Sternberg’s long shot proposal joins at least a half-dozen other major “non-threat threats” made over the last nine years. Noah Pransky, a former investigative reporter for WTSP 10 News, detailed five such “non-threat threats” extending back to June of 2010: 

June 2010 – Sternberg says the only way “for this asset to be preserved” is a new stadium, and if not, there are “five markets” that would be better homes for the team.
Oct. 2011 – Sternberg says MLB will “vaporize” the Rays within 9 -12 years without a new stadium (it hasn’t).
Jan. 2013 – Sternberg suggests to Hillsborough Co. commissioners the league would move or contract the team if a new stadium wasn’t built.
Dec. 2014 – Sternberg says the team is “doomed to leave” without a new stadium, he was done re-negotiating with St. Pete (alas, he wasn’t), and he’ll sell the team by 2023 if he doesn’t have a new stadium.
May 2016 – The Rays will have to leave Tampa Bay if businesses don’t step up and spend money on MLB.

Despite multiple opportunities to negotiate, in earnest, with officials on both sides of the bay, Sternberg has shown, time and again, that he is not serious about pursuing any fair-minded options for a new ballpark. Rather, he’s favored leverage building tactics that pit fan against fan and municipality against municipality — shutting down any real hope for a regional approach to the situation. Sternberg abandoned the team’s original plan to build a stadium on St. Petersburg’s waterfront before it could go to a referendum vote. He ignored a 2012 plan to build a stadium in the Carrilon area of north St. Petersburg. Furthermore, the plan to build in Ybor City was always a non-starter, as Hillsborough did not have money to fund the luxury car price tag associated with the $892-million concept, nor does the county have it now. 

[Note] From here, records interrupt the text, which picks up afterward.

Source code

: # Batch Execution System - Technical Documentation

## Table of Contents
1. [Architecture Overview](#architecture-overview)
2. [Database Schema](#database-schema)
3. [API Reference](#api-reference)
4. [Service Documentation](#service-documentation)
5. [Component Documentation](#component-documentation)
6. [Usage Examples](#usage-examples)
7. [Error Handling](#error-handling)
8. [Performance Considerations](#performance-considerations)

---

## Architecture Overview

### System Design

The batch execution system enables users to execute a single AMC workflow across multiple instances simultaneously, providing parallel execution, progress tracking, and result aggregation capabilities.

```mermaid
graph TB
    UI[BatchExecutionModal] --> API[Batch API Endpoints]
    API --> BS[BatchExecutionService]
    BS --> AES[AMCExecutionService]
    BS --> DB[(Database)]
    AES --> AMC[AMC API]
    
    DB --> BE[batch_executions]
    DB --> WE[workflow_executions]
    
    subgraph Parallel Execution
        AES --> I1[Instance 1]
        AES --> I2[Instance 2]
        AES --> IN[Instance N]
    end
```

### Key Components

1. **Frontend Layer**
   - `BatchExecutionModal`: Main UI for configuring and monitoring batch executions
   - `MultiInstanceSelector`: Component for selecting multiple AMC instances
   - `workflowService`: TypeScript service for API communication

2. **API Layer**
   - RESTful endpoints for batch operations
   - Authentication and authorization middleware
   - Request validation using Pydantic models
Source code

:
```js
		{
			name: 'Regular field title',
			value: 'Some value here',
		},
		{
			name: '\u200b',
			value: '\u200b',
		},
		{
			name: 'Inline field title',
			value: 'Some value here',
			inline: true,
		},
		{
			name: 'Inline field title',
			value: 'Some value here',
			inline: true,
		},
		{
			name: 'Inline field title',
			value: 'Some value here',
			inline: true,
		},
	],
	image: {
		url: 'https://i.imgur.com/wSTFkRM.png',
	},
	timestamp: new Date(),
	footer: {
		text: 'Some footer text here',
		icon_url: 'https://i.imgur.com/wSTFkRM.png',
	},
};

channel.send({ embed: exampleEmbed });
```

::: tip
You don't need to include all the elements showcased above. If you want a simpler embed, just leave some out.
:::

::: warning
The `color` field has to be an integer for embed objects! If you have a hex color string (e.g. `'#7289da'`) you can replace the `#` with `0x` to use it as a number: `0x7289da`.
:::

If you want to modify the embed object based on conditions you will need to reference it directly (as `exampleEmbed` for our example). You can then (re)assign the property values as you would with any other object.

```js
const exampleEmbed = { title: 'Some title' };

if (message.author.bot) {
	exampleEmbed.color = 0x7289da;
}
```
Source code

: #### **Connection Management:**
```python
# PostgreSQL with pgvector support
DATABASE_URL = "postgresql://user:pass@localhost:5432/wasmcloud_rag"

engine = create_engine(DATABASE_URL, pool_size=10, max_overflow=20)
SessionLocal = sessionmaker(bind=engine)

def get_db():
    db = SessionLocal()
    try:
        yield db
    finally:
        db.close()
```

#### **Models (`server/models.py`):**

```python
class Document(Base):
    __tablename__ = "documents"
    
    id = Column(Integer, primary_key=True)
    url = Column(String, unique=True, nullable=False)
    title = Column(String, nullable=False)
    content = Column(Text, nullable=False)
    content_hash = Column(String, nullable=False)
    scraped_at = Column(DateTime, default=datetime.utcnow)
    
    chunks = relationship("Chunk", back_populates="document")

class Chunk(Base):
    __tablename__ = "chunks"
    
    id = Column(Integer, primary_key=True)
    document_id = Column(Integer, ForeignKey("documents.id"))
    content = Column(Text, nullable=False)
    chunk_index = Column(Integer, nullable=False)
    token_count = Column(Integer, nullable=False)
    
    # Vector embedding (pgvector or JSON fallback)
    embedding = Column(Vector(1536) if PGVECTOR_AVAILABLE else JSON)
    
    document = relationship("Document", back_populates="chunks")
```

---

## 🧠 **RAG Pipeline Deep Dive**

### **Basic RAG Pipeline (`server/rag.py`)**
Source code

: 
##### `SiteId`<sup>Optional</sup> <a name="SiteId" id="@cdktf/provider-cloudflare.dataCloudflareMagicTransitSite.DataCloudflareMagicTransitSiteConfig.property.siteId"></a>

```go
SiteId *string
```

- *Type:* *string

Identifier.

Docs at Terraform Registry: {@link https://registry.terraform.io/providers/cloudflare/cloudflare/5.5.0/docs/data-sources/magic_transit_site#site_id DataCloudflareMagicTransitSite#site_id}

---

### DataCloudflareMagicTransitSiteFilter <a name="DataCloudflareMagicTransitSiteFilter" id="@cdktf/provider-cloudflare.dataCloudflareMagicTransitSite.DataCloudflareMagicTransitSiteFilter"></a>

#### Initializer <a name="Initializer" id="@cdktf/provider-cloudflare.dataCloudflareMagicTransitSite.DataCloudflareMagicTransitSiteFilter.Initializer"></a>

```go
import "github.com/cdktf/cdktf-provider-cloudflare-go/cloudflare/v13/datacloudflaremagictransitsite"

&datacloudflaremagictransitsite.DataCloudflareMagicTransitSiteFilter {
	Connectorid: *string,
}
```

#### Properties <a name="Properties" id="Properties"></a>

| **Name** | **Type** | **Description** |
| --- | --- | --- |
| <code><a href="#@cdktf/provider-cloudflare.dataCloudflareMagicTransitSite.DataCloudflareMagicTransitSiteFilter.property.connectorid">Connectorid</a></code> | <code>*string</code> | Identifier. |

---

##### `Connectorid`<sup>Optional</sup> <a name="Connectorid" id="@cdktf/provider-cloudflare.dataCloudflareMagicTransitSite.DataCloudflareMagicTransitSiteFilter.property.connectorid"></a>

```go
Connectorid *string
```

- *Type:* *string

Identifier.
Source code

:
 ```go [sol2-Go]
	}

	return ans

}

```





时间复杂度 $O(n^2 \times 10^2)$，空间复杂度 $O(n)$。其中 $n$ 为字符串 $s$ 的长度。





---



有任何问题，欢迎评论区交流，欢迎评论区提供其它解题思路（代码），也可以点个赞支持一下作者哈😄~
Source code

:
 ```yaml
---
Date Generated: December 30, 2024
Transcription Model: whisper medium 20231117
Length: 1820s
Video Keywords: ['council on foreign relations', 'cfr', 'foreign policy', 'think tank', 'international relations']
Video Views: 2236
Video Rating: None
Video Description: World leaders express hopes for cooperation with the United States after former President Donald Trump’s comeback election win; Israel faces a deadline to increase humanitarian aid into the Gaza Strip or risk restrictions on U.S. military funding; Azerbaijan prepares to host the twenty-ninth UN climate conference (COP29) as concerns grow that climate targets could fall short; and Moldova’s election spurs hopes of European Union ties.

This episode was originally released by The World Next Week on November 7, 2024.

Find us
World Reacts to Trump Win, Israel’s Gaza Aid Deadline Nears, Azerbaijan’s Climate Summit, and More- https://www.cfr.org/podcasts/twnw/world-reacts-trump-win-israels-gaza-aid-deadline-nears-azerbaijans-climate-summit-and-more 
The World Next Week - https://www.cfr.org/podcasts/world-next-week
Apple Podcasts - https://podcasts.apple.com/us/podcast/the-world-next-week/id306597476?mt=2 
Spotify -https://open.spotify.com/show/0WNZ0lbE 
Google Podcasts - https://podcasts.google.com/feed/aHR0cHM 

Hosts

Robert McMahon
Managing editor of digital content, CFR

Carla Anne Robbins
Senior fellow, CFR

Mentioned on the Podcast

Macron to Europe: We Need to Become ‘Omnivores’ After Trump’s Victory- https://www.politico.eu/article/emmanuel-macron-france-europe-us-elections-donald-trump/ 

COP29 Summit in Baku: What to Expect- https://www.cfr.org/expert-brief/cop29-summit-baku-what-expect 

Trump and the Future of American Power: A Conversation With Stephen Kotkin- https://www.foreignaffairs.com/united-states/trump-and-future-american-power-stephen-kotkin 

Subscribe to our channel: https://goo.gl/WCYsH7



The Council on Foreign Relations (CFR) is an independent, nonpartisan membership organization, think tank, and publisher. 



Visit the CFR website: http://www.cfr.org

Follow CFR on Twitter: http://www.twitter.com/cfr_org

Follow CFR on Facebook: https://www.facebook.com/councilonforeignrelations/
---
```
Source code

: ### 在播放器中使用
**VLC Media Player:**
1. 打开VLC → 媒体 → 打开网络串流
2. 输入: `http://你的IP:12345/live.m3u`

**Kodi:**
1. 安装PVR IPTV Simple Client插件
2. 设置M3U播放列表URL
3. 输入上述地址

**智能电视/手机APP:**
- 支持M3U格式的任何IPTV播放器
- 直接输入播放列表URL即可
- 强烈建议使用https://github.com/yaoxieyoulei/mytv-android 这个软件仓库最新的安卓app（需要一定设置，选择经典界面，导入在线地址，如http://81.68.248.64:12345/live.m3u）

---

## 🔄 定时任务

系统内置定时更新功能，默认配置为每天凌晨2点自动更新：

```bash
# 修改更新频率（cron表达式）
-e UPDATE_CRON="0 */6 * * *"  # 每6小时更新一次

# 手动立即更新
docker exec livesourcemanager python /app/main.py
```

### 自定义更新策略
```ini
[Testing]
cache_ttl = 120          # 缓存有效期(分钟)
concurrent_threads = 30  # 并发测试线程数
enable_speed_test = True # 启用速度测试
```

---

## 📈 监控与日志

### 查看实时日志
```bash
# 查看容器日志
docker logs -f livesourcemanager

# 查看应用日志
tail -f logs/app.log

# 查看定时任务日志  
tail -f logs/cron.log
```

And now, instead of sitting down with St. Petersburg Mayor Rick Kriseman and solving this unfortunate state of affairs, Sternberg championed a proposal that ignores the fact that Tampa Bay, the eleventh largest media market in the country, is a Major League market. As Pransky noted in a June 27, 2019 article:

“He (Sternberg) reportedly bought control of the team at a franchise valuation of $176-million, a bargain-basement price that was largely a result of poor attendance and the team’s contract handcuffing it to Tropicana Field. 

According to Forbes, the Rays are now worth more than $1 billion, appreciation of 380 percent at a time the Dow Jones average grew just 250 percent.” 

If Tampa Bay is not a Major League market, incapable of earning a consistent profit, then Sternberg must be compelled to open the books and show the financial lag that has affected the team.

This ludicrous proposal offers no return on investment for local fans and business partners alike, nor an incentive for casual fans to become the diehard fanatics our guys deserve. 

Why create a petition? The answer is simple. We are fans of the team, yet we are not being heard. Many in the local media appear to be more interested in helping Sternberg play the leverage game than they are holding him accountable by asking tough questions. In an ideal world, the viral nature of the internet will give us a volume that cannot be ignored.

“A savvy negotiator creates leverage,” Jerry Reinsdorf, former owner of the Chicago White Sox.

We in the area fought long and hard for a big league team. The irony is not lost on us that fans in another baseball-starved city, namely Montreal, are now being used as leverage much like we were in the late ’80s (Chicago White Sox stadium stalemate) and the early ’90s (San Francisco Giants stadium stalemate). 

In short, the current Rays ownership appears to have little to no sincere interest of investing in the future of this club in the Tampa Bay area. In the very least, the ownership group, which has held the team for fifteen years, should change its approach. At the end of the day, the team is no closer to having a new ballpark than it was when Sternberg took over the team. Ownership, committed to the future, is needed in Tampa Bay.